Par groupes, guidés involontairement par les hommes en bleu qui balisent le chemin de leur corps et de leur bouclier, les manifestants se retrouvent, de nouveau à la gare à peine plus d’une heure après. Retour à la case départ. Ils s’étaient massés devant Thiers vers 14 h 30. Assis ou debout. Certains en colère. D’autres moins. Mais tous contre le pouvoir. Emmanuel Macron, Christophe Castaner et Christian Estrosi : ils en prennent pour leur grade. « Collabos, collabos, escrocs », conspuent les « gilets jaunes», avant d’entonner une Marseillaise. D’autres sur le parvis ont déployé une banderole : « L’insurrection est le plus sacré des droits ». Les hommes de la BAC rejoignent les forces déjà en place, sous les huées. Ordre est donné de fermer la gare. « Les LBD en protect derrière », lance une policière. Et le canon à eau des CRS s’avance lentement. Mis en place. Activation imminente. Le coup de bluff fonctionne, c’est là que les manifestants se décident à partir vers Gambetta. Puis vers Grosso.

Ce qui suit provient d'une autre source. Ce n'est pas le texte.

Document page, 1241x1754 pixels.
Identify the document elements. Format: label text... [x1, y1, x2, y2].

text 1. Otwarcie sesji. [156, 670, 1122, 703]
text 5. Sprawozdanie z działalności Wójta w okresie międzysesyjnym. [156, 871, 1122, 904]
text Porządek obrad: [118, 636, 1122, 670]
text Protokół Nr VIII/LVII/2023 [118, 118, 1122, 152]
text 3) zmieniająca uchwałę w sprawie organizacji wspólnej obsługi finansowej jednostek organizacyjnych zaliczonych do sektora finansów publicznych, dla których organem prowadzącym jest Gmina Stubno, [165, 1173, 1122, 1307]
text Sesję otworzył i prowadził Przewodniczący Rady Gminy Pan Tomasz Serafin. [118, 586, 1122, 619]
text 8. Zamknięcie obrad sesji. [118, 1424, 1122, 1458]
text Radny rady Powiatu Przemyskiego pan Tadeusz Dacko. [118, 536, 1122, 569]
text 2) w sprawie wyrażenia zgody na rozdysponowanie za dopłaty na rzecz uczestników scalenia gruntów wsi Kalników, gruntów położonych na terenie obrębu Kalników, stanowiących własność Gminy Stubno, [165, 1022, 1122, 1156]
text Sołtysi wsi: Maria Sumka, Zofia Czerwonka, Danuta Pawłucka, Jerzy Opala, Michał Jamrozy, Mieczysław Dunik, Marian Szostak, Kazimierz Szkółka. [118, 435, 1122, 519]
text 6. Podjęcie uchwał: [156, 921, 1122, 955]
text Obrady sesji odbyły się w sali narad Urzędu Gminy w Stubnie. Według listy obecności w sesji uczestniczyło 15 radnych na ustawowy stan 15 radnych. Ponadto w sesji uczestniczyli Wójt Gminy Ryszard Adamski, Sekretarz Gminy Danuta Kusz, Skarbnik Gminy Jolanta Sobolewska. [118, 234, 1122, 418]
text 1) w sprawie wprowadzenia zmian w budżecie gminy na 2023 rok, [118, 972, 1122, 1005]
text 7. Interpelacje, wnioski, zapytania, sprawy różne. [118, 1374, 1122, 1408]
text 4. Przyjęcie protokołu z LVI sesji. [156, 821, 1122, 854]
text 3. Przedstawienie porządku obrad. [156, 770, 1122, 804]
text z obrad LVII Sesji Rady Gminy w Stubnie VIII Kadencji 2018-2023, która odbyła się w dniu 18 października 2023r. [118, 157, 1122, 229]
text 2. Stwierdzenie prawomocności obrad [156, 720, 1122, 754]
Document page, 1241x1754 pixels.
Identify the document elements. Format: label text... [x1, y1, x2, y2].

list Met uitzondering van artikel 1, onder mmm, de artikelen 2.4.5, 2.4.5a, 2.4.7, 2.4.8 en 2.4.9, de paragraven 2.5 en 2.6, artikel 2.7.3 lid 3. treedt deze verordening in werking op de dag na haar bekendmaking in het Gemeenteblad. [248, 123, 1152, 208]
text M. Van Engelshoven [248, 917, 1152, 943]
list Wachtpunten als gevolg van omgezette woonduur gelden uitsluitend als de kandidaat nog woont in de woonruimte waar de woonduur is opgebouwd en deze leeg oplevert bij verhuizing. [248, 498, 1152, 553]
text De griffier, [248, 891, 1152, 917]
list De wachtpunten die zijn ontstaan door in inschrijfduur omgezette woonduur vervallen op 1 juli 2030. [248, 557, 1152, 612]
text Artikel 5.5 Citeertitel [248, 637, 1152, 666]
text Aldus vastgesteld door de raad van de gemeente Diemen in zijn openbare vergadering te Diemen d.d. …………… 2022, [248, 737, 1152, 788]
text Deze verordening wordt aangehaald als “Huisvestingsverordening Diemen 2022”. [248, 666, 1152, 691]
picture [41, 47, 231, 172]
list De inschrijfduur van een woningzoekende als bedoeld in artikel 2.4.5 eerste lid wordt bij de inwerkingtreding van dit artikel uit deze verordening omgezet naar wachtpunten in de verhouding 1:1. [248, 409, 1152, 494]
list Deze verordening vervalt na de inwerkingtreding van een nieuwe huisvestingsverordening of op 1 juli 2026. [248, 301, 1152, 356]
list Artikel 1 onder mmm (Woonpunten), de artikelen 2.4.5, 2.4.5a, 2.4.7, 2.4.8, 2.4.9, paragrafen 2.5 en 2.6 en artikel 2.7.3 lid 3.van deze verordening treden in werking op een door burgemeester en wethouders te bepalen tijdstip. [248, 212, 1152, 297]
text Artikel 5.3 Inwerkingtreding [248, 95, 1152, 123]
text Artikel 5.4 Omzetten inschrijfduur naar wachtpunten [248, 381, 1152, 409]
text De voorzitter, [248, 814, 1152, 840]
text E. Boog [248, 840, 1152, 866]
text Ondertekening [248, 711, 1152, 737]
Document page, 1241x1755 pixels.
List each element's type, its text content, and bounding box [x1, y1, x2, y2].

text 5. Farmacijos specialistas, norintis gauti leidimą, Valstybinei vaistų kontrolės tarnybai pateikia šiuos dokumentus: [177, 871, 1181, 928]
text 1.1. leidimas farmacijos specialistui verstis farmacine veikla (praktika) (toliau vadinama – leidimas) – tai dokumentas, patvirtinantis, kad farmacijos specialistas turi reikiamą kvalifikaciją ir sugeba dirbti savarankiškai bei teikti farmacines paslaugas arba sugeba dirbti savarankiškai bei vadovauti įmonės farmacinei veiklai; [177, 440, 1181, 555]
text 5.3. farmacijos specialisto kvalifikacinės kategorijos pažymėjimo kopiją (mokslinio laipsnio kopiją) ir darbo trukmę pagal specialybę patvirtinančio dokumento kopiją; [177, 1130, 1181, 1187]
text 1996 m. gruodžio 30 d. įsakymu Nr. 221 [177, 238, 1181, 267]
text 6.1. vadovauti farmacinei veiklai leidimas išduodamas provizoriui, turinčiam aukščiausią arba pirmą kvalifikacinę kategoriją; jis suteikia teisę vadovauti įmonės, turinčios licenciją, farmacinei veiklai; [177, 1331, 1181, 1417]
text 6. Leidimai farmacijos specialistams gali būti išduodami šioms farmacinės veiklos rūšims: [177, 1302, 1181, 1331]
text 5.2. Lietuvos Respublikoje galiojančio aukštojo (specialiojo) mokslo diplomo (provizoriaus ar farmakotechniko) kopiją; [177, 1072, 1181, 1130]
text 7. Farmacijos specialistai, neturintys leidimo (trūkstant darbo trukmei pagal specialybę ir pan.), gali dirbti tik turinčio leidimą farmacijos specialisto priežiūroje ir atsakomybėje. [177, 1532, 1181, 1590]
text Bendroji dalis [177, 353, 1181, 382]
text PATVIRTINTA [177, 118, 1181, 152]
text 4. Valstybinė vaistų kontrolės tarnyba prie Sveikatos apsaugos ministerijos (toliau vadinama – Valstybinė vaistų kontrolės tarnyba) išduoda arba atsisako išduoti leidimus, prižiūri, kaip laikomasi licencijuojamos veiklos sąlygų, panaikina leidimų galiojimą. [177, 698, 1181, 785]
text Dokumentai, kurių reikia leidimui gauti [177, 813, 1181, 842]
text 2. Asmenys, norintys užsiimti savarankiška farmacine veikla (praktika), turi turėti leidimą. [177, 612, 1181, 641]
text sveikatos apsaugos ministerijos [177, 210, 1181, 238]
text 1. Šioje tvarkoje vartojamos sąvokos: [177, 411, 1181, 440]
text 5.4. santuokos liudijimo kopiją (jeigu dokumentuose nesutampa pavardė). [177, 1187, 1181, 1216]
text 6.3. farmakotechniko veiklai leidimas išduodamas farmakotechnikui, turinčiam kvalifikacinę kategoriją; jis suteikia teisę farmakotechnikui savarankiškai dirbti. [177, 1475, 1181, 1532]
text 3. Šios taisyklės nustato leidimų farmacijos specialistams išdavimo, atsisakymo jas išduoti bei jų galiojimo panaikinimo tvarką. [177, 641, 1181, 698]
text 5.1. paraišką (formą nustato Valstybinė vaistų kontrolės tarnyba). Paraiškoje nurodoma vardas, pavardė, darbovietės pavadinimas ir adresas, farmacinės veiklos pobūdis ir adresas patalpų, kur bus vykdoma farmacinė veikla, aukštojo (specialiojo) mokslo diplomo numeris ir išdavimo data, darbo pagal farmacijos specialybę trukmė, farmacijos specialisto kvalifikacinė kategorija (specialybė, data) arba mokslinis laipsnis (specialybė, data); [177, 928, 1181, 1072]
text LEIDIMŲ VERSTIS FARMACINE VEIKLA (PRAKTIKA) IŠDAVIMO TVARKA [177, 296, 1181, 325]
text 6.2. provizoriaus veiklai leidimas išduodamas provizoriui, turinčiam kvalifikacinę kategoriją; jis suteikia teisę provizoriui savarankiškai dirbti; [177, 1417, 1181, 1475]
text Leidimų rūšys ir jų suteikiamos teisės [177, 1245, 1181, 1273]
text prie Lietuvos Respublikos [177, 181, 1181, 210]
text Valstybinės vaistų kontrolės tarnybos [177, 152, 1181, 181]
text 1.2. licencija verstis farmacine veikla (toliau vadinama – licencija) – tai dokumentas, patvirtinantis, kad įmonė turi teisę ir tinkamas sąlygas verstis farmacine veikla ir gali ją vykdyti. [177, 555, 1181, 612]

Ambiance étrange place Garibaldi
Les «gilets jaunes» avaient lancé, hier, leur acte XIX place Garibaldi. Dès 9 h 30, ils sont arrivés au compte-gouttes. Les forces de l’ordre, elles, en masse. Et le ballet étrange des colonnes de bleu réussissant à scinder en quatre la poche de manifestants aura duré moins de deux heures. «Je vous annonce qu’on ne fera rien, mais qu’il y aura quand même des incidents. Vous allez voir, ils vont nous provoquer, je ne sais pas encore comment, mais ils vont le faire », prévient un grand costaud, « gilet jaune» depuis le 17 novembre. Ordres, contrordres. Les colonnes des forces de l’ordre reculent. Les manifestants avancent. Puis les policiers « chargent », après les « dernières sommations ». « Dispersez-vous, cette manifestation est interdite », avait prévenu le big boss dans son porte-voix. Trop tard. « On pousse, on pousse », s’exclame un gradé. A gauche et à droite, des interpellations. Les bleus s’avancent. Poussent. Et au milieu Geneviève, un drapeau arcen-ciel à la main, chute à l’entrée de Jean-Jaurès. Elle ne bougera plus jusqu’à l’arrivée des pompiers. « C’est scandaleux, elle ne faisait rien », tempête un jeune homme. « Vous n’aviez pas le droit de manifester, on vous a prévenu plusieurs fois », soupire un policier.